What stopped me and what has kept me from doing this again? I had to take a step back and look at how unmanagable my life had become from snooping. It consumed my life. I was just waiting to find something AH was lying about. I would analyze everything AH did and even if he was telling the truth I was still convinced he was lying. To make a long story short, I was making my life and his a living hell. I was causing myself sensless anxiety, loss of sleep and just all around paranoia. It wasn't AH causing that, it was me.

When I snooped and found things, I would confront my AH and I would get a denial or a lie so what was the use of snooping in the first place. I didn't need to validate his drug use, I already knew the truth. Finding drugs wasn't going to change things.

And lastly, I really wanted to make my marriage work and I knew that in order to do that I had to set boundries for myself and invoke a little respect into the relationship even though I was getting none in return. I decided that I wouldent like it if AH went through my car, my bills, my purse or my wallet. It would be violating my personal space and not to mention be very disrespectful. So I decided to give the man a little dignity and respect and not go through his things. Some days I have to keep myself super busy in order to resist the temptation to snoop. But it works and the relationship between my AH and I is much better. He says he is clean, I have my doubts but his program and his sobriety are up to him, not me. If I could snoop him sober he would have been sober a long time ago.

* _Extracted entries_:
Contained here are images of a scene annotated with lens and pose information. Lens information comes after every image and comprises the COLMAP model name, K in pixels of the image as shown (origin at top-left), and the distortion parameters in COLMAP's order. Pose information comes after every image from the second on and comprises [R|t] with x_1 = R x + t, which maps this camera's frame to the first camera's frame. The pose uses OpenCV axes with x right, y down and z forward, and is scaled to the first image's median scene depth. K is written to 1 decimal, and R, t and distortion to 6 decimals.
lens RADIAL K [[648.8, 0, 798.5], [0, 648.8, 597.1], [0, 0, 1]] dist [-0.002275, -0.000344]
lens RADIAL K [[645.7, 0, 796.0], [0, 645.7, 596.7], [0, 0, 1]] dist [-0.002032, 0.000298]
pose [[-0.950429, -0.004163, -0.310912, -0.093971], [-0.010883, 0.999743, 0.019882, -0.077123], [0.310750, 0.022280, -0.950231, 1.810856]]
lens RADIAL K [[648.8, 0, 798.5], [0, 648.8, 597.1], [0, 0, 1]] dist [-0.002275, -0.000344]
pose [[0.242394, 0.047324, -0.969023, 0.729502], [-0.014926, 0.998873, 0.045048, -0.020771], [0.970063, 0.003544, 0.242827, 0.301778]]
...
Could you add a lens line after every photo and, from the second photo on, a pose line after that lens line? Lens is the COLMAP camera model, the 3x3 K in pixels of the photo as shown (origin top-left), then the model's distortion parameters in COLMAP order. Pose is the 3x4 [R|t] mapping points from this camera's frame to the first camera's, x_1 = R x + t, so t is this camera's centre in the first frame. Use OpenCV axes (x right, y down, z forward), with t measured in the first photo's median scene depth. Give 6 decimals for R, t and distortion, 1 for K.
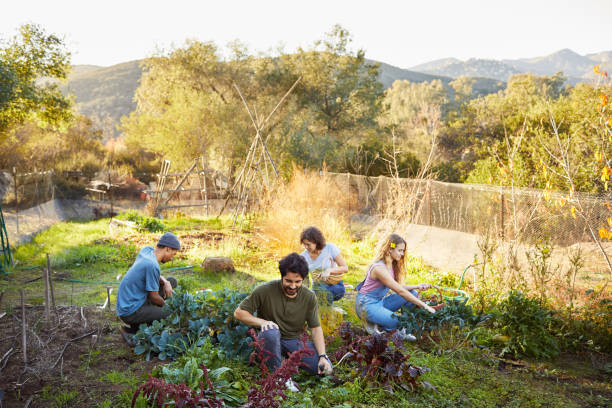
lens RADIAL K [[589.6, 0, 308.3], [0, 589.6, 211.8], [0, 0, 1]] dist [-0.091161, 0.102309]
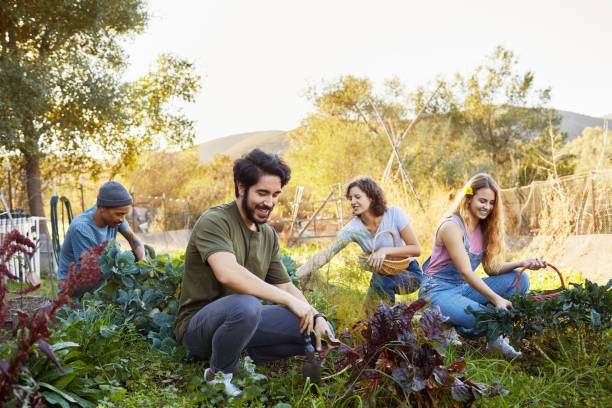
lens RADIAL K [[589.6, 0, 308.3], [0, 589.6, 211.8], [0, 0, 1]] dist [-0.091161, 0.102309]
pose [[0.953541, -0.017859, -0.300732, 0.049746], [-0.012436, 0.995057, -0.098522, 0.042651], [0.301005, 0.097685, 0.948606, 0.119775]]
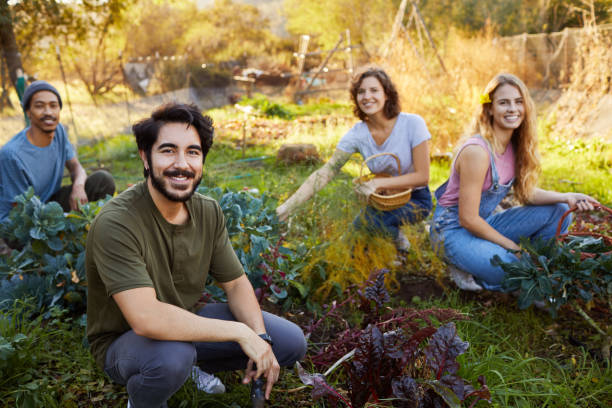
---
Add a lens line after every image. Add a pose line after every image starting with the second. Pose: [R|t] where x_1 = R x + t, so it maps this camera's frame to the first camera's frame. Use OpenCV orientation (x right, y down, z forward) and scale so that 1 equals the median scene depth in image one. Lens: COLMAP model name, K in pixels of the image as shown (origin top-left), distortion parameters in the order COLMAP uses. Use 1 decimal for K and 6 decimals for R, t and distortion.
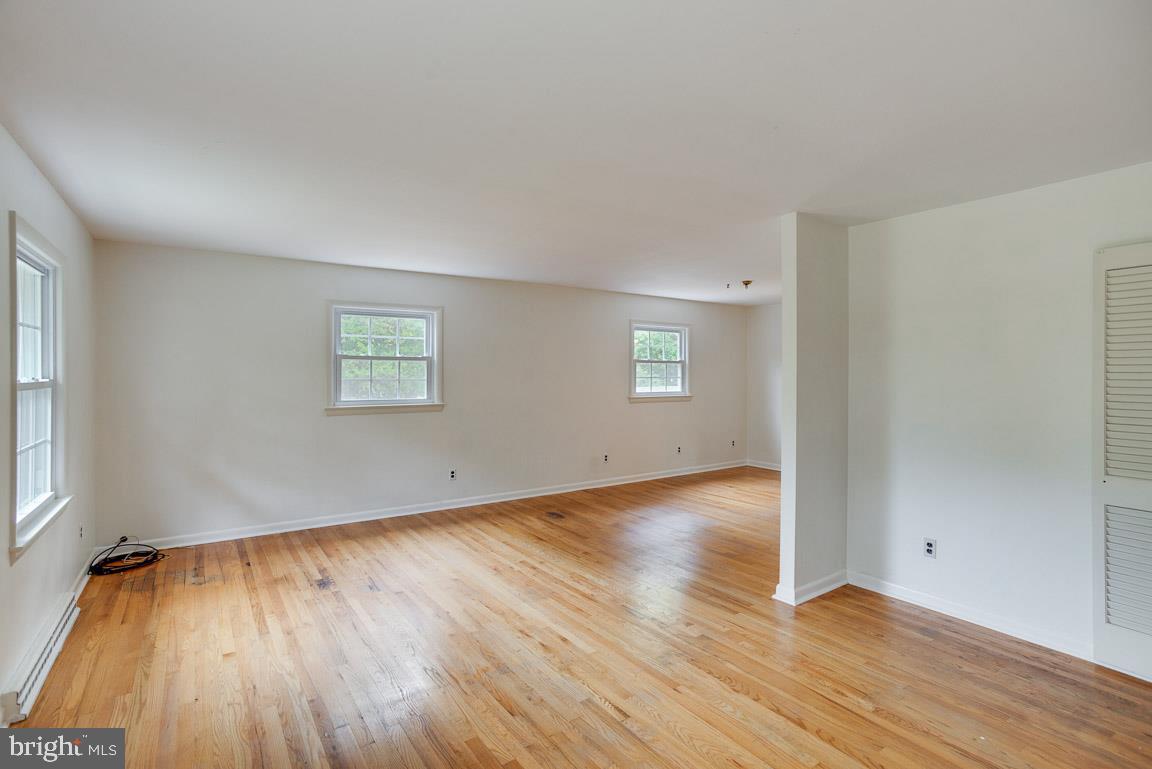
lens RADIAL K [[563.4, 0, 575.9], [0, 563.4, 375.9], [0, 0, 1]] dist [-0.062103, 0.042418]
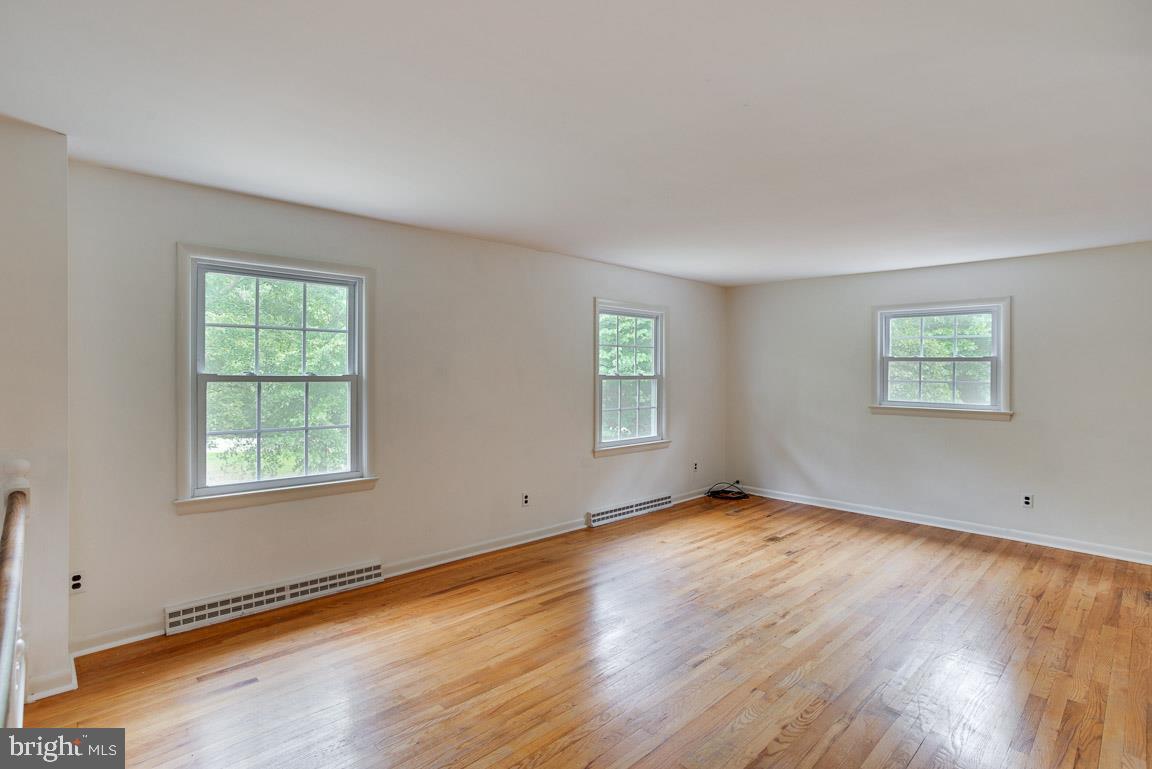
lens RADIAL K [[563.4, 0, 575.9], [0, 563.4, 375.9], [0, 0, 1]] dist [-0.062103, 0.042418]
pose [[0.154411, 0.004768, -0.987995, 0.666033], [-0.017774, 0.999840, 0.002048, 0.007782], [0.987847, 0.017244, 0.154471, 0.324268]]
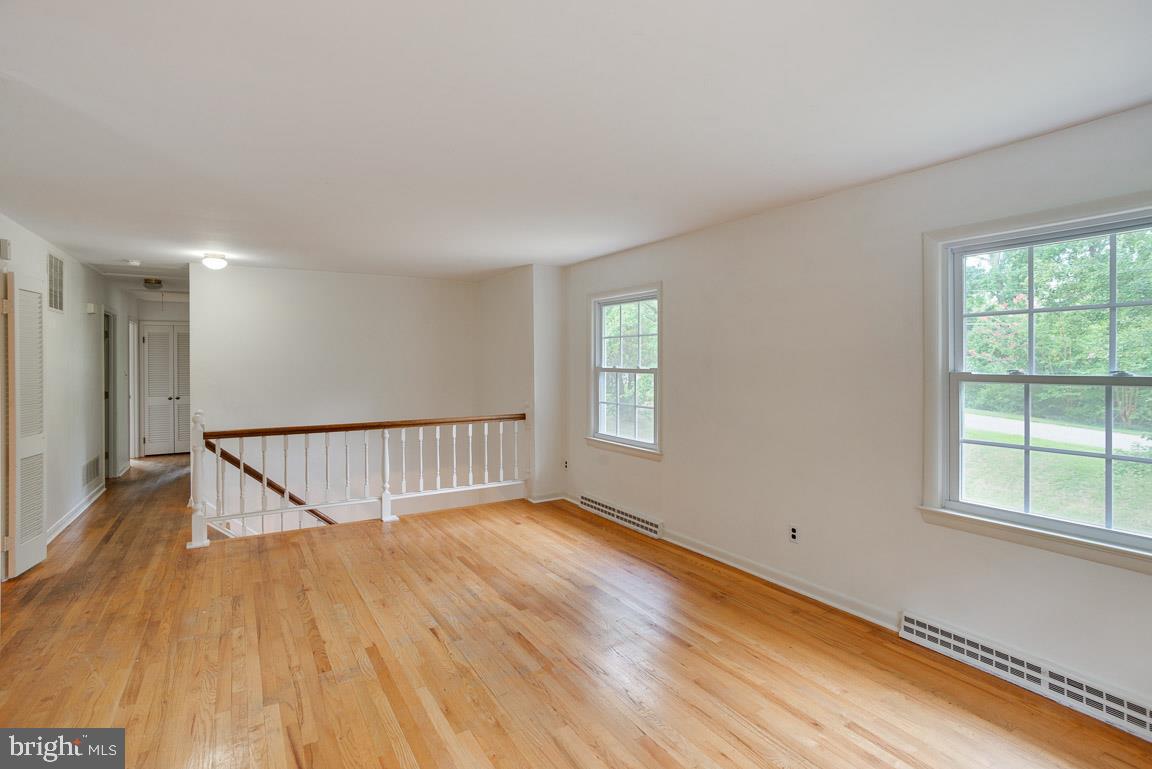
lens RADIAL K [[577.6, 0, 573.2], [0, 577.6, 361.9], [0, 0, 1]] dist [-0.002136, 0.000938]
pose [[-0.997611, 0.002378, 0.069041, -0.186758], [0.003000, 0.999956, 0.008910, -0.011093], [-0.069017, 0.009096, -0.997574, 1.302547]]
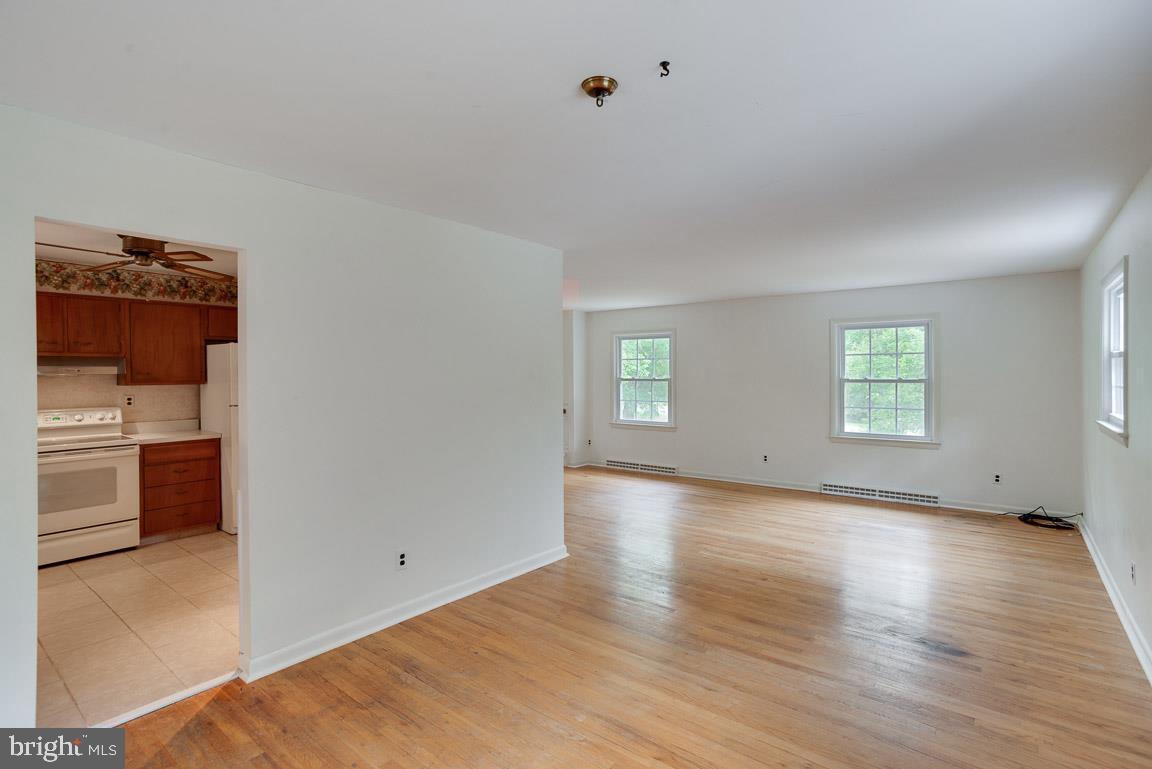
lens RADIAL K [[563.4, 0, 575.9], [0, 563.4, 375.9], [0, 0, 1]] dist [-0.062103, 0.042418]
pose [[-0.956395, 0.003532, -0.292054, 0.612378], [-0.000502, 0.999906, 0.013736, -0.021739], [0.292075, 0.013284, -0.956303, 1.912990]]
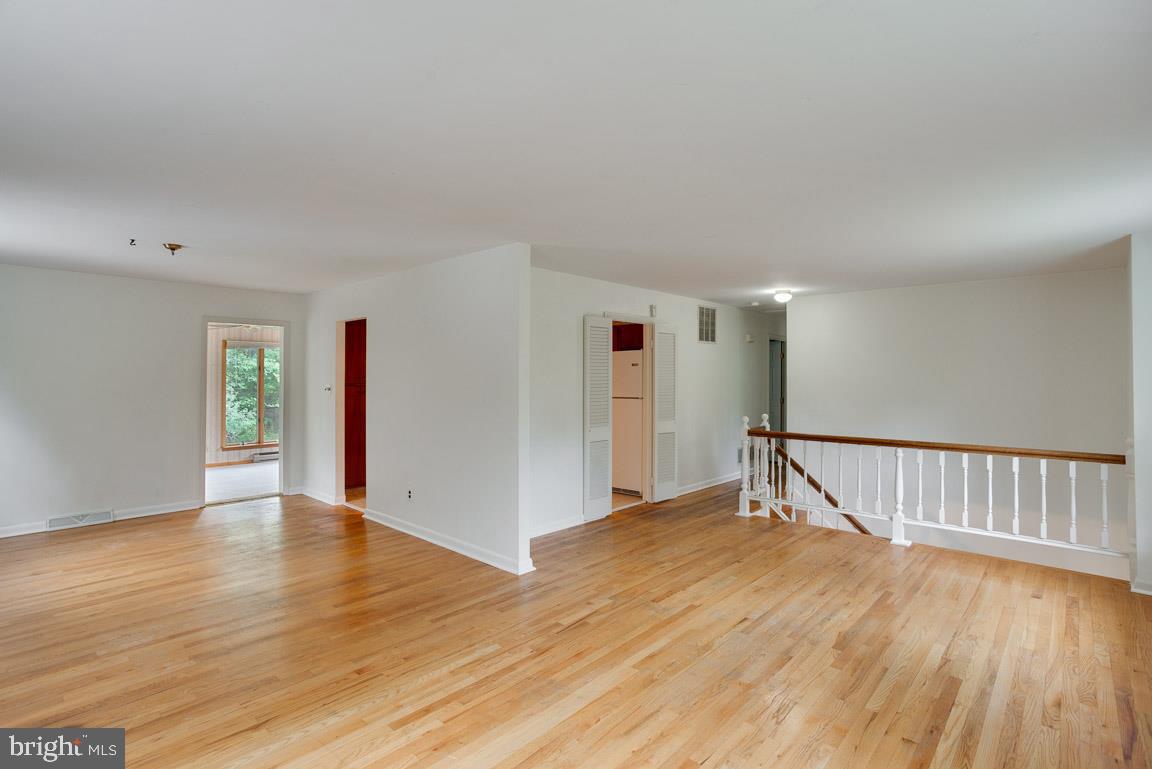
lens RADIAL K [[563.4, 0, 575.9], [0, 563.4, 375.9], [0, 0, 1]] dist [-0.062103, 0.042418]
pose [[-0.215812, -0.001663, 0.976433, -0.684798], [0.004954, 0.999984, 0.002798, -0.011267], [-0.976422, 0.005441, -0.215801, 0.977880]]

* _Apply what you read_:
(A) According to the excerpt on snooping, what does the writer do on some days to resist the temptation to snoop?
(B) Write the next passage of the excerpt on snooping, picking up after its final sentence.
The entries are drawn from a different source than the text.

* _Outputs in order_:
(A) The writer keeps super busy.

(B)
What you are feeling and facing is normal. I think for me, I felt like snooping would be a way of stopping a problem before it happend or a way of protecting AH. In truth I had no control over what my AH did. All my snooping did was make him better at hiding things and me a better PI. A vicious circle that only resulted in pain and anguish.

You will see that in time, your need to snoop will go away. Since I have been working a program I have allowed my HP to take care of things. I know that my HP will show me what I need to know and I will know this without being the super slewth.